**GIVEN ENTRIES:**
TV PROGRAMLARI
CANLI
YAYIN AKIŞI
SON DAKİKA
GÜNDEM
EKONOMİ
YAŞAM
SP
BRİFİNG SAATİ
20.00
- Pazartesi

**PROBLEM DESCRIPTION:**
Please output, exactly, the lines of the listing from the one containing "YAYIN AKIŞI" through the last, inclusive, and no other lines.

**ANSWER SECTION:**
YAYIN AKIŞI
SON DAKİKA
GÜNDEM
EKONOMİ
YAŞAM
SP
BRİFİNG SAATİ
20.00
- Pazartesi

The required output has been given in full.